Passage to read »
-=-=-
I don't think I'm going to be much help at all and I'm no expert but your little chap sounds like he is just being a typical six week old kitten to me

Six weeks is very young for him to have left his Mum and siblings (if any) and I can understand why he won't play with his toys and keeps pestering you. He's probably lonely and needs attention as he has been used to having company from his fur family.

I've got three kittens that I have had from birth (two have gone to their new slave). They chase each other and seem to play really roughly, climb anything in sight and try to climb on my plate when I am eating. I have the advantage of having more than one so they play together and are not constantly asking me for attention (I work so wouldn't have kept just one).

Do you play with your kitten? I may be wrong but I am not sure a six week old kitten knows how to retract his claws yet which could be partly why you are getting scratched. Kittens are like young babies - they need constant attention - they won't amuse themselves for long. Do you think it may be a good idea to get your little one a playmate?

I've found it quite difficult to 'train' a kitten but I do say 'no' and move them when they are trying to share my food. My adult cats don't do this so I think it is something they grow out of. At the moment my kittens are so curious that they want to have their noses in anything I may be doing.

It is exhausting - but they soon grow up - and you will then be looking back nostalgically on the time when your fur baby was tiny and playful

Do you have any pics of your little one?


----------



## LousKoonz

Sounds very familiar to me ( not ALL kittens are like this though - some arent so hyper but generally kittens will push boundaries and obviously play cos they're young xx)

But my eldest Mog Max (7.5 years old now) well that sounds like him, and he WAS a complete nightmare to start with xx

You have to show him that your "mum" or "boss" and just persevere with it hun x
The spray gun is very helpful aswell, though try to make sure that he doesn't know it's you doing it to start with - he'll cotton on eventually but it's good to start out with him wondering where the hell it's coming from xx


it took me a fair while to get Max straight - once neutered he calmed a fair bit aswell though but if you set boundaries in stone and don't give in even if he has a cute moment with you then he will get into the routine and work out what he's not supposed to do xxx

The food one can be the hardest - i had to shut Max out of the room as he was very bad for this xx

He is now a wonderful kitty so your efforts will be rewarded hunny and your little bundle will calm i promise you - just takes patience in abundance to start with xx


----------



## Harley

Thanks for all your replies. I suspected he'd need a lot of attention to start with as he had 4 brothers and sisters to play with before I got him. I know its normal for kittens to play like this, but not all throughout the day (you should see the state of my arms)

I do play with him a lot, but I can't be playing all the time which is what he wants. I've managed to get him to like the little tunnel I bought him which he'll play with and sleep in so long as I'm not in the room. If I'm in the room he'll only go to sleep when he's on my lap, & won't really play with his tunnel. He hates balls.

I'll just carry on teaching him as I am then, and might give the spray bottle a go. I did consider taking his brother as well when I got him but decided not too because it would be too expensive.
-=-=-
Dataset excerpts »

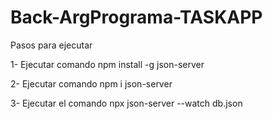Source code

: ﻿# Back-ArgPrograma-TASKAPP

 Pasos para ejecutar 

1- Ejecutar comando npm install -g json-server

2- Ejecutar comando npm i json-server

3- Ejecutar el comando npx json-server --watch db.json


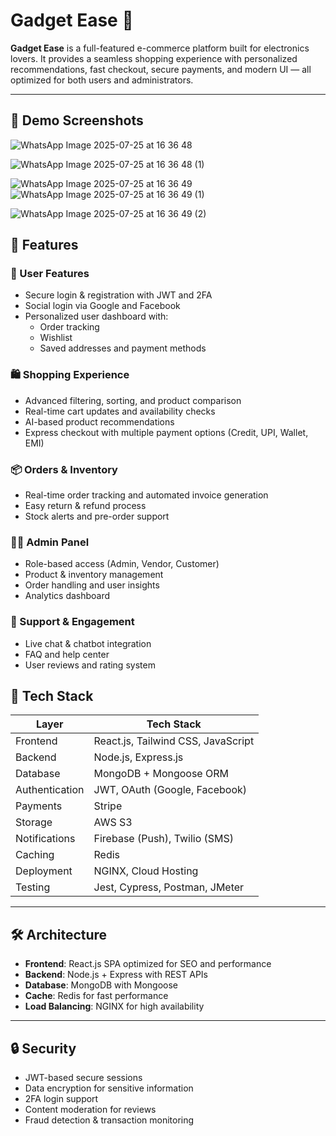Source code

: # Gadget Ease 🛒

**Gadget Ease** is a full-featured e-commerce platform built for electronics lovers. It provides a seamless shopping experience with personalized recommendations, fast checkout, secure payments, and modern UI — all optimized for both users and administrators.

---

## 📸 Demo Screenshots

![WhatsApp Image 2025-07-25 at 16 36 48](https://github.com/user-attachments/assets/d062b3e0-fbf5-45f2-8d25-ca0eb07b54f7)

![WhatsApp Image 2025-07-25 at 16 36 48 (1)](https://github.com/user-attachments/assets/b310d895-a901-4c13-9a0a-1cc0b704de3e)

![WhatsApp Image 2025-07-25 at 16 36 49](https://github.com/user-attachments/assets/a79cfeb9-892a-43e4-b297-fbe673ebce4e)
![WhatsApp Image 2025-07-25 at 16 36 49 (1)](https://github.com/user-attachments/assets/8e57e4b9-994b-419f-9709-d7a93aae7ac5)


![WhatsApp Image 2025-07-25 at 16 36 49 (2)](https://github.com/user-attachments/assets/90d970a1-342f-4a40-8099-ebe86bbf3cb9)


## 🚀 Features

### 👤 User Features
- Secure login & registration with JWT and 2FA
- Social login via Google and Facebook
- Personalized user dashboard with:
  - Order tracking
  - Wishlist
  - Saved addresses and payment methods

### 🛍️ Shopping Experience
- Advanced filtering, sorting, and product comparison
- Real-time cart updates and availability checks
- AI-based product recommendations
- Express checkout with multiple payment options (Credit, UPI, Wallet, EMI)

### 📦 Orders & Inventory
- Real-time order tracking and automated invoice generation
- Easy return & refund process
- Stock alerts and pre-order support

### 🧑‍💼 Admin Panel
- Role-based access (Admin, Vendor, Customer)
- Product & inventory management
- Order handling and user insights
- Analytics dashboard

### 💬 Support & Engagement
- Live chat & chatbot integration
- FAQ and help center
- User reviews and rating system


## 🧱 Tech Stack

| Layer        | Tech Stack                             |
|--------------|----------------------------------------|
| Frontend     | React.js, Tailwind CSS, JavaScript     |
| Backend      | Node.js, Express.js                    |
| Database     | MongoDB + Mongoose ORM                 |
| Authentication | JWT, OAuth (Google, Facebook)         |
| Payments     | Stripe                                 |
| Storage      | AWS S3                                 |
| Notifications| Firebase (Push), Twilio (SMS)          |
| Caching      | Redis                                  |
| Deployment   | NGINX, Cloud Hosting                   |
| Testing      | Jest, Cypress, Postman, JMeter         |

---

## 🛠️ Architecture

- **Frontend**: React.js SPA optimized for SEO and performance
- **Backend**: Node.js + Express with REST APIs
- **Database**: MongoDB with Mongoose
- **Cache**: Redis for fast performance
- **Load Balancing**: NGINX for high availability

---



## 🔒 Security

- JWT-based secure sessions
- Data encryption for sensitive information
- 2FA login support
- Content moderation for reviews
- Fraud detection & transaction monitoring



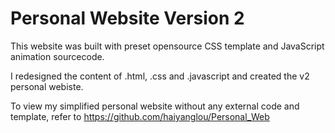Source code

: # Personal Website Version 2

This website was built with preset opensource CSS template and JavaScript animation sourcecode. <br />

I redesigned the content of .html, .css and .javascript and created the v2 personal webiste.

To view my simplified personal website without any external code and template, refer to https://github.com/haiyanglou/Personal_Web
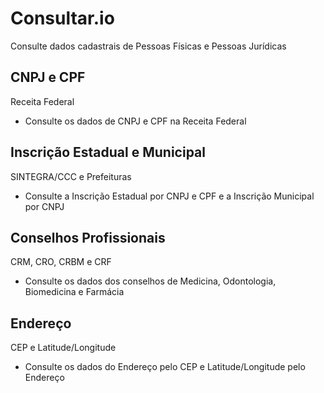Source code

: # Consultar.io
Consulte dados cadastrais de Pessoas Físicas e Pessoas Jurídicas

## CNPJ e CPF
Receita Federal

- Consulte os dados de CNPJ e CPF na Receita Federal

## Inscrição Estadual e Municipal
SINTEGRA/CCC e Prefeituras

- Consulte a Inscrição Estadual por CNPJ e CPF e a Inscrição Municipal por CNPJ

## Conselhos Profissionais
CRM, CRO, CRBM e CRF

- Consulte os dados dos conselhos de Medicina, Odontologia, Biomedicina e Farmácia

## Endereço
CEP e Latitude/Longitude

- Consulte os dados do Endereço pelo CEP e Latitude/Longitude pelo Endereço
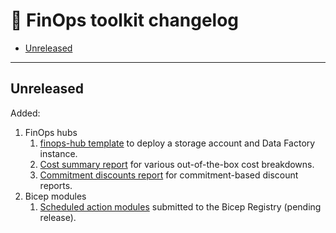 # 📜 FinOps toolkit changelog

- [Unreleased](#unreleased)

---

## Unreleased

Added:

1. FinOps hubs
   1. [finops-hub template](templates/finops-hub.md) to deploy a storage account and Data Factory instance.
   2. [Cost summary report](reports/cost-summary.md) for various out-of-the-box cost breakdowns.
   3. [Commitment discounts report](reports/commitment-discounts.md) for commitment-based discount reports.
2. Bicep modules
   1. [Scheduled action modules](bicep-registry/README.md#scheduled-actions) submitted to the Bicep Registry (pending release).

<br>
-=-=-
Assigned task A »
In the forum thread about the kitten, why did Harley decide not to take the kitten's brother too?
Assigned task B »
In the forum thread about the kitten, reproduce word for word the passage that begins at the words "I don't think" and ends after "kept just one).".

Task result A »
Because it would be too expensive.

Task result B »
I don't think I'm going to be much help at all and I'm no expert but your little chap sounds like he is just being a typical six week old kitten to me

Six weeks is very young for him to have left his Mum and siblings (if any) and I can understand why he won't play with his toys and keeps pestering you. He's probably lonely and needs attention as he has been used to having company from his fur family.

I've got three kittens that I have had from birth (two have gone to their new slave). They chase each other and seem to play really roughly, climb anything in sight and try to climb on my plate when I am eating. I have the advantage of having more than one so they play together and are not constantly asking me for attention (I work so wouldn't have kept just one).